> _Lavoro da svolgere_
Cita alla lettera il passo della recensione del romanzo Il cammino che va da "Lotte non sa" fino a "prezzo di bruciarsi." compreso.

> _Testo di partenza_
====

Il cammino: un thriller che ci riporta alla guerra nei Balcani

Può un romanzo di suspense farci venir voglia di tornare a sfogliare le pagine troppo spesso dimenticate della storia europea? È quello che accade con Il cammino di Anya Niewierra (2025, Neri Pozza), che intreccia il ritmo incalzante del thriller a una vicenda privata segnata dalla guerra nei Balcani. A volte basta una trama coinvolgente per riattivare l’interesse per eventi che forse abbiamo vissuto da lontano, ma che alcuni di noi non hanno mai davvero compreso nella loro drammaticità. Per parte di una generazione, parole come “pulizia etnica”, “genocidio”, “stupri di guerra”, “Srebrenica” risuonavano la sera a cena, durante i telegiornali: l’idea che qualcosa di terribile stesse succedendo arrivava, ma per i più giovani era come attutita dalla quotidianità.
Ci sono romanzi che parlano direttamente della guerra restando fermi nei bunker, tra le mine antiuomo o nelle trincee. Altri, come Il cammino, la raccontano con un movimento più tortuoso, quasi per rifrazione, attraverso una vicenda individuale che riemerge lentamente, permettendo al lettore di mettersi nei panni di personaggi, fittizi ma profondamente credibili, che hanno attraversato la storia, alcuni senza mai riuscire a superare il dramma di cui sono stati protagonisti, né le loro colpe.
Thriller psicologico o racconto storico?
Il cammino in apparenza, è un thriller psicologico: Emil Jukić, ex profugo bosniaco, viene ritrovato morto lungo il Cammino di Santiago: si è suicidato tagliandosi la gola. Decisa a capire chi fosse davvero suo marito e cosa lo abbia spinto a un suicidio di cui non è pienamente certa, la moglie Lotte Bonnet intraprende il Cammino di Santiago ripercorrendo le stesse identiche tappe, soggiornando negli stessi ostelli, cercando le tracce di un passato di cui non era a conoscenza, ma che era in parte emerso dopo la morte di Emil.
Lotte non sa che così facendo si è messa in grave pericolo, e attorno a lei cominciano a succedere strani incidenti: quando scopre che il marito le ha mentito per anni, perché il vero Emil era morto durante la guerra nei Balcani nel 1995, alcune persone intorno la mettono in guardia, ma lei non resiste e vuole avvicinarsi alla fiamma della verità anche a prezzo di bruciarsi.

====

> _Dati grezzi_
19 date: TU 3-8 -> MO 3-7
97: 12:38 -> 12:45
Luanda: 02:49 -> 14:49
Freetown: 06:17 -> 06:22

====

> _Risposta scritta_
Lotte non sa che così facendo si è messa in grave pericolo, e attorno a lei cominciano a succedere strani incidenti: quando scopre che il marito le ha mentito per anni, perché il vero Emil era morto durante la guerra nei Balcani nel 1995, alcune persone intorno la mettono in guardia, ma lei non resiste e vuole avvicinarsi alla fiamma della verità anche a prezzo di bruciarsi.